Economy Watch: Unemployment Lowest in Seven Years. Why CRE Is Watching Closely
Will an increasing job market continue, and if so, how will it affect CRE?
By Dees Stribling, Contributing Editor
Economists and other observers are gearing up for that time of the month again: the Bureau of Labor Statistics’ report on employment for the previous month. Last month, with an (unrevised) gain of 223,000 jobs, the report was reasonably good, especially considering that during the month before only 126,000 positions were added nationwide. The April monthly report also put the unemployment rate at 5.4 percent, the lowest that metric has been in the last seven years, since the beginning days and months of the recession, but before it turned into the Great Recession. The question now is whether February was a mere bump, or whether employment will roller coaster for a while, which would be good for no one (including CRE). The Fed is watching the monthly employment reports pretty closely as fodder for their decision to up interest rates this year sometime or stand pat.
The average consensus estimate for May, according to Bloomberg Business, is a net of 220,000 new jobs, which is roughly the same as in April.
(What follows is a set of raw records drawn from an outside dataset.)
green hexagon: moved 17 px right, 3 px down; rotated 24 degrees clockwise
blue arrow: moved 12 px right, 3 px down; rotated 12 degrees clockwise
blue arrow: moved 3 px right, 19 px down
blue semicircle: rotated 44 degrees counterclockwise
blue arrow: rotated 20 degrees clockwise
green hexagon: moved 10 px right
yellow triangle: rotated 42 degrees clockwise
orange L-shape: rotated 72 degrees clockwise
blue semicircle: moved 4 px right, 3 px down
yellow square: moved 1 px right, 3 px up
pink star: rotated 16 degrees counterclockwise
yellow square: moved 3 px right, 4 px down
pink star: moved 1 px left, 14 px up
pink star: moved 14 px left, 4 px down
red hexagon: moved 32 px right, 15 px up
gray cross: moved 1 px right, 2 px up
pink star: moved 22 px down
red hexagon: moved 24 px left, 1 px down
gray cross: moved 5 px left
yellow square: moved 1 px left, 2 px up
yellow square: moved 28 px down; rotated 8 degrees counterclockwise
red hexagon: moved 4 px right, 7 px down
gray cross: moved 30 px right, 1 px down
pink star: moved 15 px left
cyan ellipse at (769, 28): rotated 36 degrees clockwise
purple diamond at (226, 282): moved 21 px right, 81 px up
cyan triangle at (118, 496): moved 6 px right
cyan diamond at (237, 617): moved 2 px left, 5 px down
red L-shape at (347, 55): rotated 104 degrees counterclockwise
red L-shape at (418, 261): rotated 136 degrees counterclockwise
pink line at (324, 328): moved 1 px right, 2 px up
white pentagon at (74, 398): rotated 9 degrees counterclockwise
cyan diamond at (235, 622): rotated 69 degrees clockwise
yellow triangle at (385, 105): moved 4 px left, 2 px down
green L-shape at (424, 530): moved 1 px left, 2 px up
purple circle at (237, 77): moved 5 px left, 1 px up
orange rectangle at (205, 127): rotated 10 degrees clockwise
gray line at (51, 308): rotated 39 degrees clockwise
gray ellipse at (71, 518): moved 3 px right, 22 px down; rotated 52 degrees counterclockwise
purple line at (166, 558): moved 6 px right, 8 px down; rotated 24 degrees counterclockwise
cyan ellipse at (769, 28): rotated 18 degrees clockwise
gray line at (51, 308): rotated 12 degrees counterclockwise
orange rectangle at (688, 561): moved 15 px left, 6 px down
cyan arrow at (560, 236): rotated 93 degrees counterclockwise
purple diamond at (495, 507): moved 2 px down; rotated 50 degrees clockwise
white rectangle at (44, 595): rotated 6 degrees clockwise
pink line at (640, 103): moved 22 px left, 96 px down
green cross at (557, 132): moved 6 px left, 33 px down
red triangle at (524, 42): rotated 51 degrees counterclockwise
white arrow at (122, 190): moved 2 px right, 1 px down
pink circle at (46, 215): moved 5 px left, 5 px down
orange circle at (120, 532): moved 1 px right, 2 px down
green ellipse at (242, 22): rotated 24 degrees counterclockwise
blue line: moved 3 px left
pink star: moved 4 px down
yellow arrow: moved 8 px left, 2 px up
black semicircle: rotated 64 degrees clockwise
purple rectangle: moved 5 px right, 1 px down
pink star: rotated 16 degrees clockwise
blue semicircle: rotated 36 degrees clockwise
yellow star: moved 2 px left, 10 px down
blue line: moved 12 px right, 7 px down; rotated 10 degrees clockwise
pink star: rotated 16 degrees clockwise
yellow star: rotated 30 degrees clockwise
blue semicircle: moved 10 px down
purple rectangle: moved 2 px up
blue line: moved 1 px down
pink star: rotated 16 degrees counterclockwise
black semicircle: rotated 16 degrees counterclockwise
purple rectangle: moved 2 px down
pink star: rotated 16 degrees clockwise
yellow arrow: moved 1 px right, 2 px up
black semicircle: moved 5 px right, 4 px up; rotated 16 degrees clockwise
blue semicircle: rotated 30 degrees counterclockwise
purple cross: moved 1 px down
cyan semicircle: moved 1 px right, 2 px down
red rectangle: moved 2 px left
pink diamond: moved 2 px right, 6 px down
The range among Bloomberg prognosticators is also fairly narrow, from 190,000 to 289,000, which the company said “points to a sense of certainty among the sample.” The unemployment rate isn’t expected to move. In other words, May won’t be a bad month, but it won’t be a great one either, at least not like the run of months in late 2014, when hiring sometimes added more than 300,000 jobs a month. Even so, a reasonably good May would confirm the general pattern since the end of the recession characterized by occasional sharp drops but also fairly quick recoveries in the rate of hiring.
Automated Data Processing reported its May employment numbers on Wednesday. According to the company, which handles large amounts of payroll processing, there was an increase of 201,000 private-sector jobs in during the month. That’s not too far off the consensus, but on the other hand, ADP and the BLS rarely come very close to a match; that’s partly reasonable, since the BLS reports on public-sector jobs as well as private. Last month, for instance, ADP’s numbers undershot BLS numbers when it said that 169,000 jobs were added in April. This was true to form: ADP tends to come in well below the revised BLS numbers (though not always).
Also on Wednesday, the ISM non-manufacturing index for May came in at 55.7 percent, down from 57.8 percent in April. The organization’s employment index decreased to 55.3 percent in May, down from 56.7 percent in April. Those might be lower indexes, but they still correlate with reasonably good job growth, since above 50 indicates expansion, below 50 contraction. In short, the overall jobs numbers ought to be good but not stellar for May; anything else would be a surprise. There’s still some question about the health of specific industries, however, including those that affect real estate directly, such as business services, retail and construction. That data will have to wait for the BLS report.